Die Erdbeeranbauer in Mecklenburg-Vorpommern wollen noch schneller sein — sie lassen einen Teil der Früchte unter großen Folientunneln reifen. Zusätzlich sind auch ihre Pflanzen unter einer Folien- und Vliesschicht verpackt. Dadurch könne eine Verfrühung um bis zu sechs Wochen erreicht werden, erklärt Betriebsleiter Wolfgang Loll von Karls Erdbeerhof in Rövershagen bei Rostock. „Die vergangenen Jahre haben gezeigt, dass die Verbraucher regelrecht darauf warten, endlich Erdbeeren aus der Region kaufen zu können“, sagt er.
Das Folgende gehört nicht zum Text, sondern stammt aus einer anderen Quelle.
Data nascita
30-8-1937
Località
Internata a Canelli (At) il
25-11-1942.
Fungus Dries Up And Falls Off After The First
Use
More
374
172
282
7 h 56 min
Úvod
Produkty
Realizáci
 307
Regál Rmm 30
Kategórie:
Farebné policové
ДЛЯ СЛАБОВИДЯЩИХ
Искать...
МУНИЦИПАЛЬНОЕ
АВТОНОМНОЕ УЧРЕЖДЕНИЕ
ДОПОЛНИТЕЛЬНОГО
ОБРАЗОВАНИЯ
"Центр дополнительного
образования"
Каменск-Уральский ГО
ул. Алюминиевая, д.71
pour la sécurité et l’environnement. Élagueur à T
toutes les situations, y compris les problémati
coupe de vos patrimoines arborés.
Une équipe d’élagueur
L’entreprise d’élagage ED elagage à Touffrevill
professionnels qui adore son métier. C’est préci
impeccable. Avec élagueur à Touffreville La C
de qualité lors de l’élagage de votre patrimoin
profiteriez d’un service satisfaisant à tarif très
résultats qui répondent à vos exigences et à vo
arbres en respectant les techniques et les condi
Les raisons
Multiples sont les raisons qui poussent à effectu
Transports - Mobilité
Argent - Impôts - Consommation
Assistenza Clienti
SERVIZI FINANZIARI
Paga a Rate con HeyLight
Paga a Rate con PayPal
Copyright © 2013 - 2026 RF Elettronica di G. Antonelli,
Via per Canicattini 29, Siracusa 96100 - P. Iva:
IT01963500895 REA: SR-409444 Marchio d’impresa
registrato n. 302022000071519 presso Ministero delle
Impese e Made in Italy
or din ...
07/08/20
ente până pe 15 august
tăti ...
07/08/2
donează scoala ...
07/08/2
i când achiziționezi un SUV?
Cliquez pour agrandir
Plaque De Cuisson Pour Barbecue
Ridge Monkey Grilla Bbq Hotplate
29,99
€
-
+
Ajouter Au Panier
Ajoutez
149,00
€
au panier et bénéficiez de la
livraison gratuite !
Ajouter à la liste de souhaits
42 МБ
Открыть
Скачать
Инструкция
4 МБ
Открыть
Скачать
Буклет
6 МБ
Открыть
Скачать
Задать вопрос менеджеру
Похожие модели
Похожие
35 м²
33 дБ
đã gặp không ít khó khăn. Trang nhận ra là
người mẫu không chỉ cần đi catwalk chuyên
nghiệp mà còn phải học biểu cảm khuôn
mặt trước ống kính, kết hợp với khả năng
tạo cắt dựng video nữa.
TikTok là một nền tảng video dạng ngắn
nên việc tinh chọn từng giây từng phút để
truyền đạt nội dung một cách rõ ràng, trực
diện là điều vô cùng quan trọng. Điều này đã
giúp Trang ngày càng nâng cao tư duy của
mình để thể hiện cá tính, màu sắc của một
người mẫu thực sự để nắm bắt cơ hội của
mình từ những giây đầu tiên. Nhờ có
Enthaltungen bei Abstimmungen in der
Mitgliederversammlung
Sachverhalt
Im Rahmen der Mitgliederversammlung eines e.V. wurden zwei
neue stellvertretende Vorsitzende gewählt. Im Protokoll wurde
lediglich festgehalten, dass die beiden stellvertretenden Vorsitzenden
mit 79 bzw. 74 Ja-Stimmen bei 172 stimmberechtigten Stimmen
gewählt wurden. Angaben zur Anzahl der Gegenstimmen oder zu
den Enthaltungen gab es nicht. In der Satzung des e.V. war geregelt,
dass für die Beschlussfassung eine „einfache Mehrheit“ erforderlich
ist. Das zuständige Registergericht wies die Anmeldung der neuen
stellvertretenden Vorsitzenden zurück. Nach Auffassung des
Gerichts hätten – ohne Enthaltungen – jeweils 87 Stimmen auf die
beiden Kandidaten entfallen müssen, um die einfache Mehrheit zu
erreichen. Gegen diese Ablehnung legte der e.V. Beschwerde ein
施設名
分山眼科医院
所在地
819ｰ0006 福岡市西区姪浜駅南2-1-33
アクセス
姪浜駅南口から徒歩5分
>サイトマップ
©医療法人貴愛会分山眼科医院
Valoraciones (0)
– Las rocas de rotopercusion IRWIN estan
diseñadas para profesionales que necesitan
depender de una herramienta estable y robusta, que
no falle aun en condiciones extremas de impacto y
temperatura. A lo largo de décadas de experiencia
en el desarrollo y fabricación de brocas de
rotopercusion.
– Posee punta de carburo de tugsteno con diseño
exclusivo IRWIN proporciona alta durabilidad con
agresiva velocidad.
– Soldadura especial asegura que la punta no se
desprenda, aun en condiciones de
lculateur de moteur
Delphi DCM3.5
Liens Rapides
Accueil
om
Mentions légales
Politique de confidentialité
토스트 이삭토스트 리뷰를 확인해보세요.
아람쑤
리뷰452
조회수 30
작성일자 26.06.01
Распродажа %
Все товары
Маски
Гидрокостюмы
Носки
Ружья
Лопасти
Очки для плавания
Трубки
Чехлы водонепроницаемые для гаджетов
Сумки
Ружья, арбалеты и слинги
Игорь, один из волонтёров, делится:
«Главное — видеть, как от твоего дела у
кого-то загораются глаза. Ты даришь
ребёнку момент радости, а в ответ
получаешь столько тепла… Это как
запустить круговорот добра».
„Die Kunden sind heiß darauf. Für sie bedeutet die Erdbeere den Start in den Sommer“, meint Enno Glantz vom gleichnamigen Hof in Delingsdorf (Kreis Stormarn), der in der Nähe von Wismar Erdbeeren im Tunnel anbaut, die auch im Hamburger Umland verkauft werden. „Es ist zwingend notwendig, die frühe Ware zu haben“, sagt auch Lena Goldnick. Dabei schmeckten Erdbeeren aus dem Freiland anders. „Sie haben mehr Zuckeraroma.“

Nach Auskunft der Landwirtschaftskammer ziehen nahezu alle Betriebe in Schleswig-Holstein ihren Erdbeeranbau zeitlich nach vorne. „Das sind rund 250 Hektar und 25 Prozent der Gesamtanbaufläche“, sagt Daniela Rixen von der Landwirtschaftskammer. Folientunnel sind im nördlichsten Bundesland jedoch bisher eher selten. Der Erdbeerhof Kaack in Fuhlendorf (Kreis Segeberg) beispielsweise nutzt sie auf rund drei Hektar Fläche. Die Kosten sind allerdings höher: Mindestens 50000 Euro pro Hektar kostet der Anbau unterm Foliendach.

Auch dem Spargel wird mit Folien und Minitunneln auf die Sprünge geholfen. „Sie beschleunigen die Erwärmung der Spargeldämme und halten die Wärme auch besser“, erklärt Rixen. Dennoch gibt es in diesem Jahr zu Ostern noch keinen Freilandspargel aus Schleswig-Holstein. Als Grund nennt die Landwirtschaftskammer zum einen den frühen Oster-Termin, zum anderen die eher niedrigen Temperaturen mit Nachtfrösten der vergangenen Woche. Nach derzeitigen Wettervorhersagen könnten voraussichtlich Mitte bis Ende April die ersten Spargelstangen geerntet werden. Erwartet werden laut Kammer beste Spargelqualitäten — vorausgesetzt, die Temperaturen im Damm bleiben gleichmäßig zwischen 15 und 20 Grad. Die Preise könnten leicht steigen, da die Kosten der Spargelerzeuger leicht gestiegen sind.

Bis zum 24. Juni werden in Schleswig-Holstein rund 1600 Tonnen Spargel gestochen. Am liebsten werden die weißen Stangen gegessen — der Pro-Kopf-Verbrauch liegt im Schnitt bei 1,5 Kilogramm im Jahr.

Hier wird angebaut

Die Anbaufläche von Erdbeeren liegt nach Angaben des Statistikamtes Nord bei rund 1000 Hektar, die Zahl der Betriebe bei 80. Die größten Flächen liegen in den Kreisen Herzogtum Lauenburg, Plön und Ostholstein.

Spargel wird von 60 Betrieben auf einer Fläche von mittlerweile 450 Hektar angebaut. Schwerpunkte liegen rund um Hamburg, bei Neumünster sowie zwischen Lübeck und Lauenburg.